Trustees for the Alabama School of Healthcare Sciences Foundation have chosen Birmingham-based Brasfield and Gorrie as general contractor and construction manager to build the specialized 10-acre campus that will teach, train and house high school students from throughout the state.
The Demopolis campus of ASHS is slated to open in the fall of 2027.
“Brasfield & Gorrie has an impeccable reputation for delivering the highest quality work on time — no matter the specifications or unexpected complications,” said ASHS Foundation Board President Kirk Stephens. “They are up to the demands of this project and the hard timelines that must be met.”
The Foundation board approved a $62 million agreement with Brasfield and Gorrie for the first phase of the campus, which will include an academic building, residential hall, dining facilities, 400-seat auditorium and a recreational building. The campus will be adjacent to the school’s healthcare partner, Whitfield Regional Hospital, on land donated and prepared for construction by the city of Demopolis.
As general contractor for the massive West Alabama Highway Project, Brasfield and Gorrie recently opened a Demopolis field office to support WAH construction.

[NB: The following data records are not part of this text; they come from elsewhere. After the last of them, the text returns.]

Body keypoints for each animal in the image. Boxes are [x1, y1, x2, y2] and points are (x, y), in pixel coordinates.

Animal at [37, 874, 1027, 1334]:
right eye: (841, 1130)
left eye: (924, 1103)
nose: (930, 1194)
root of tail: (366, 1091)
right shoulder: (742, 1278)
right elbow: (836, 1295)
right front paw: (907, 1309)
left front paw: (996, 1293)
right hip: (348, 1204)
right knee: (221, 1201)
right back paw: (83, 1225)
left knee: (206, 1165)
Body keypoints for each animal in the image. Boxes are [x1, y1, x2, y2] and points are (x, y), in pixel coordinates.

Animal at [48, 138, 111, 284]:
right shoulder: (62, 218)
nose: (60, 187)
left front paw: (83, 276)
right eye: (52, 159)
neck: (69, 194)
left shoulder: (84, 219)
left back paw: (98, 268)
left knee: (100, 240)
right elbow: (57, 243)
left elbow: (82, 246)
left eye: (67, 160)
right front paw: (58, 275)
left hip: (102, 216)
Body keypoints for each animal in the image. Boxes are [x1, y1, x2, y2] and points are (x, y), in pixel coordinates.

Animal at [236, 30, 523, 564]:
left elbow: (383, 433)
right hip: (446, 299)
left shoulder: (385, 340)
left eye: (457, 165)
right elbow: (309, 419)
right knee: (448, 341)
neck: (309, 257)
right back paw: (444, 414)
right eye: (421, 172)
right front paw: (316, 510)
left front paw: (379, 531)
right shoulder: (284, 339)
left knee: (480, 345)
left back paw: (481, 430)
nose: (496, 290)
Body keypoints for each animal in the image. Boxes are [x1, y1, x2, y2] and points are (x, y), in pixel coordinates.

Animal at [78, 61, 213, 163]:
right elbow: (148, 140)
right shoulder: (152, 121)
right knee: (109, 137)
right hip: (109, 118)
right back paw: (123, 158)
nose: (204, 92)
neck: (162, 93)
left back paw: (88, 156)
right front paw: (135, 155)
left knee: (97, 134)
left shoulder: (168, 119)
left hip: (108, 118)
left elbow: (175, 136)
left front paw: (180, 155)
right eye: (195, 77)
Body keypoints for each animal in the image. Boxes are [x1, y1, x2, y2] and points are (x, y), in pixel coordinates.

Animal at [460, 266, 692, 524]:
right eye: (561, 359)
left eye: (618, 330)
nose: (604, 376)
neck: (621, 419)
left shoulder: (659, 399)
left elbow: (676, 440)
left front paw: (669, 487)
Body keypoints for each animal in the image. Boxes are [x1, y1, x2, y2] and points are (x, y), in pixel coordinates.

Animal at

“We are grateful that so much of our work directly affects communities, and it’s easy to see how ASHS will extend our state’s healthcare education,” said Brasfield and Gorrie Vice President and Division Manager Bill Steed. “Between ASHS and the West Alabama Highway project, Brasfield & Gorrie is grateful to use our varied experiences to help build this part of our home state.”

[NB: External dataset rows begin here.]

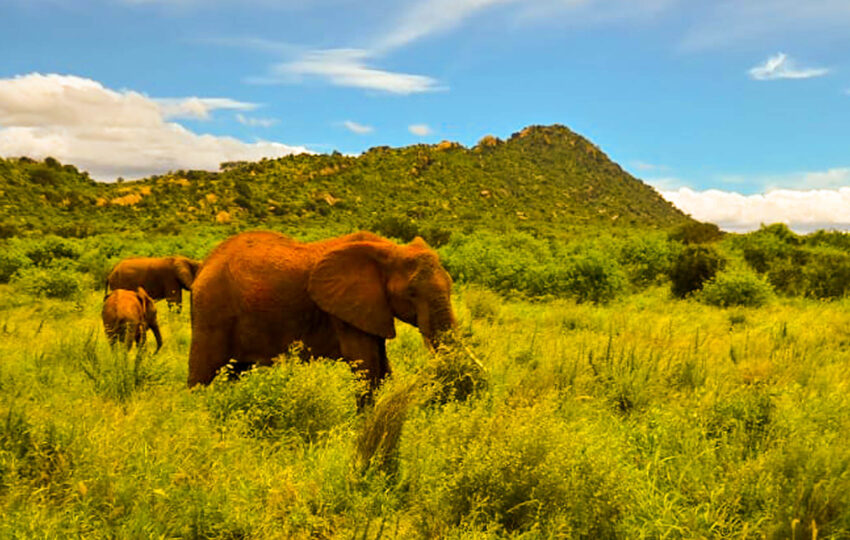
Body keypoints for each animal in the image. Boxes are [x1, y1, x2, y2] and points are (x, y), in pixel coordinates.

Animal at [188, 230, 457, 391]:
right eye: (411, 293)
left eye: (451, 284)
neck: (389, 249)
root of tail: (204, 264)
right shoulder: (345, 311)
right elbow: (366, 367)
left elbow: (382, 368)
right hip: (211, 309)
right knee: (203, 374)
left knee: (234, 371)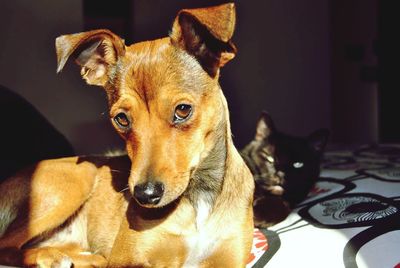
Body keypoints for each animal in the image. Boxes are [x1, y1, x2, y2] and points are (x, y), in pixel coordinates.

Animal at [0, 2, 255, 268]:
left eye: (183, 110)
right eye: (121, 119)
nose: (145, 196)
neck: (200, 195)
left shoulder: (229, 260)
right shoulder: (127, 258)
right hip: (75, 180)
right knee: (6, 246)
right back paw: (50, 257)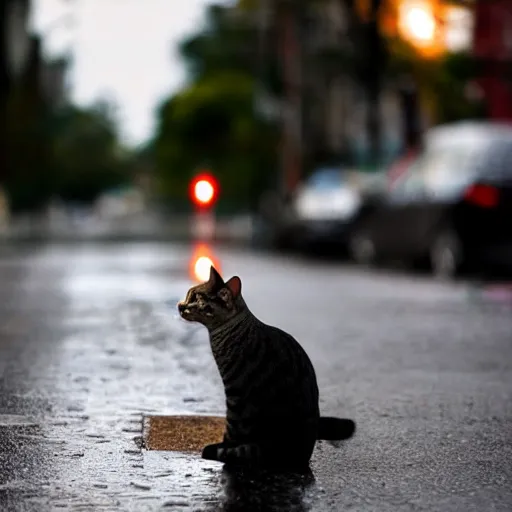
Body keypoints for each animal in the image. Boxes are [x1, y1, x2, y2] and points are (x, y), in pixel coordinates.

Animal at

The school will soft-open in fall of 2026 on its own mini-campus on the grounds of the University of West Alabama with a freshman class of up to 100 students while construction of the Demopolis campus takes place. Caldwell Associates are architects on the project.
ASHS will be the second of the state’s four residential specialty high schools that Brasfield and Gorrie has built. Its work on the Alabama School of Cyber Technology and Engineering, which opened in the 2022-23 school year, received professional honors and wide public praise.
That history is important to Dr. James “Jimmy” Martin, ASHS’ first president and a longtime Alabama educator. “The list of Brasfield & Gorrie’s educational projects is impressive, from primary schools to advanced university research centers,” he noted, “and their reputation for meeting expectations and deadlines is well-known.”
Major initial funding for ASHS is coming from a $26.4 million grant from Bloomberg Philanthropies, which has included the school in its 10-campus network of high schools partnered with medical facilities across the U.S. to help alleviate the shortage of trained healthcare professionals while providing career opportunities for underserved youth. ASHS is the only one of the 10 that is a “ground-up” project and one of only two aimed at boosting rural medicine, with the remainder of the schools going into existing facilities in more urban settings.